Rashada Williams

Personal information
- Full name: Rashada Shieka Williams
- Born: 23 February 1997 (age 29)
- Batting: Right-handed
- Role: Wicket-keeper

International information
- National side: West Indies;
- ODI debut (cap 93): 15 July 2021 v Pakistan
- Last ODI: 21 June 2024 v Sri Lanka
- T20I debut (cap 63): 28 September 2022 v New Zealand
- Last T20I: 3 May 2024 v Pakistan

Domestic team information
- 2014–present: Jamaica
- 2022: Guyana Amazon Warriors
- 2023–present: Barbados Royals
- Source: Cricinfo, 15 October 2024

= Rashada Williams =

West Indian cricketer (born 1997)

Rashada Williams (born 23 February 1997) is a Jamaican cricketer who plays for the Jamaica women's national cricket team in the Women's Super50 Cup and the Twenty20 Blaze tournaments. In January 2019, Williams was named in the West Indies' squad for their tour of Pakistan. In April 2021, Williams was named in Cricket West Indies' high-performance training camp in Antigua.

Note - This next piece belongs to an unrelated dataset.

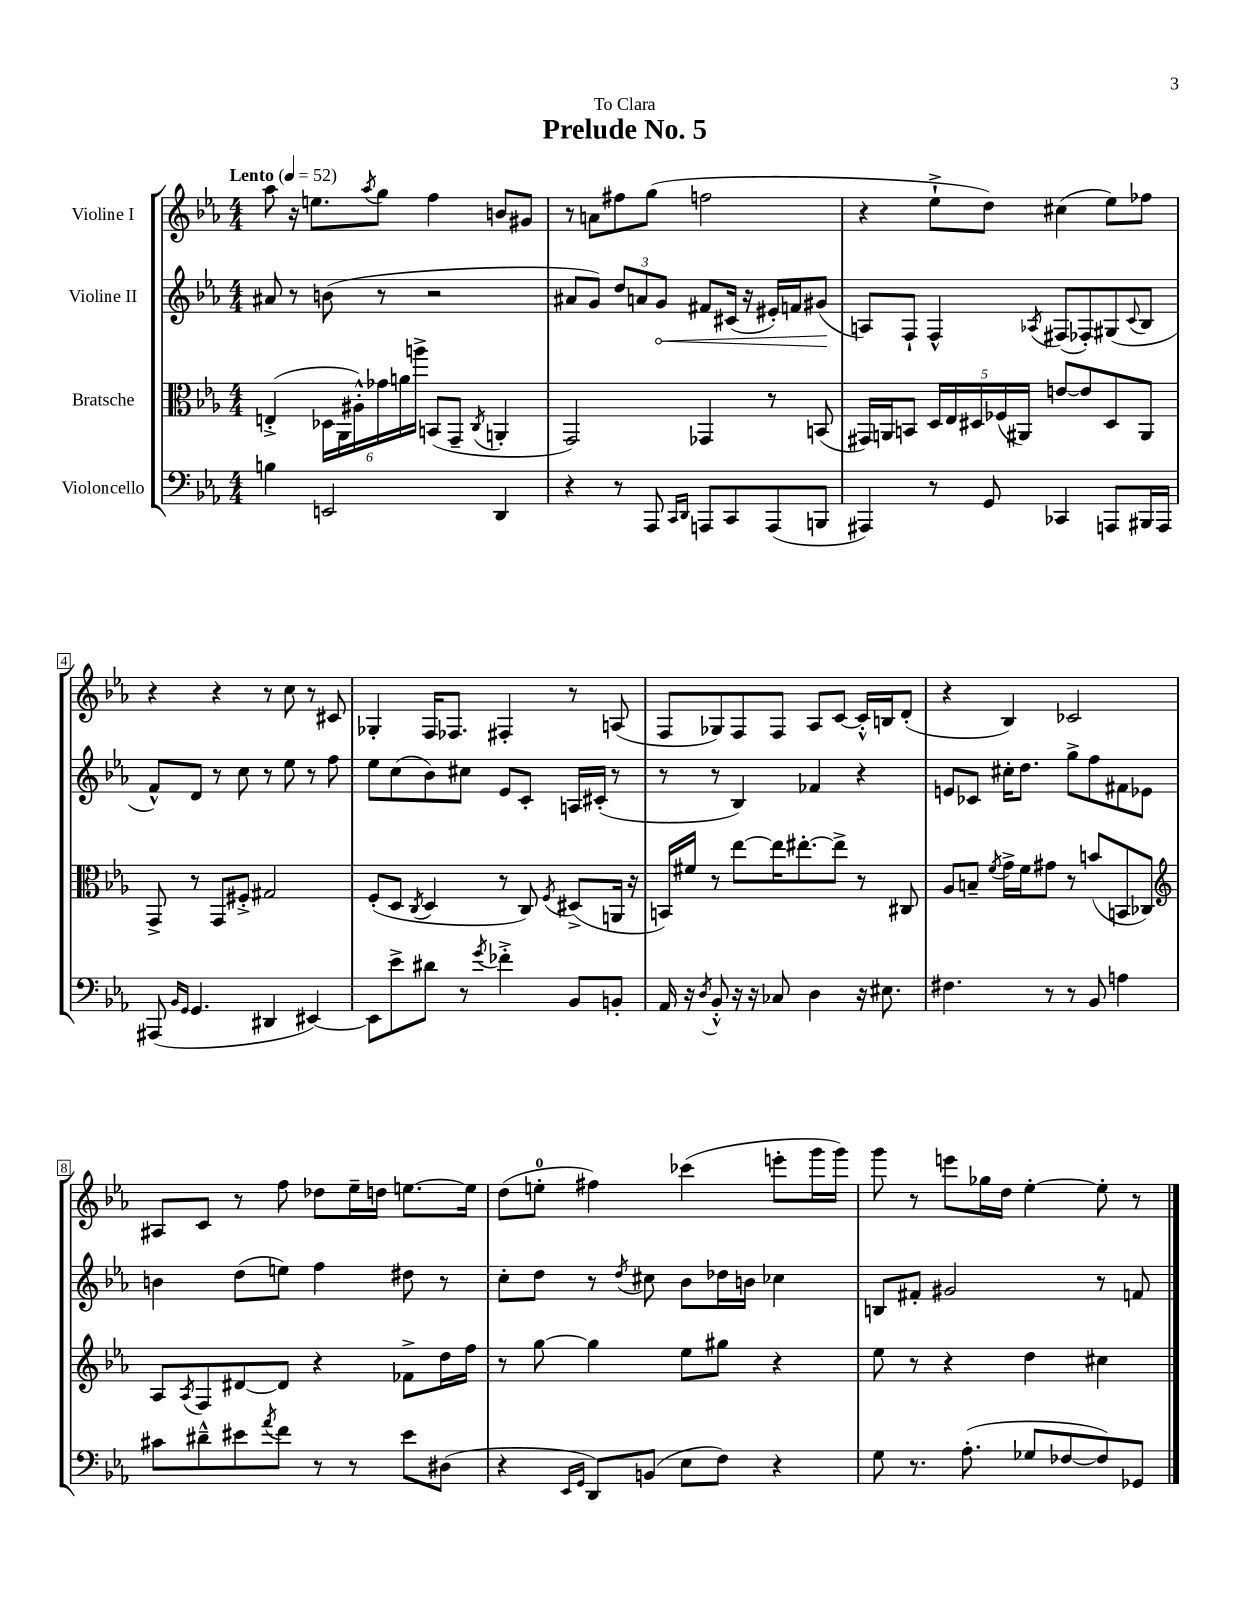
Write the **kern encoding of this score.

In June 2021, Williams was named in the West Indies A Team for their series against Pakistan. On 12 July 2021, Cricket West Indies added Williams to their Women's One Day International (WODI) squad for the final three matches against Pakistan. She made her WODI debut on 15 July 2021, for the West Indies against Pakistan.

In October 2021, she was named in the West Indies team for the 2021 Women's Cricket World Cup Qualifier tournament in Zimbabwe. In February 2022, she was named in the West Indies team for the 2022 Women's Cricket World Cup in New Zealand.

Williams was part of the West Indies squad for the 2025 Women's Cricket World Cup Qualifier in Pakistan in April 2025.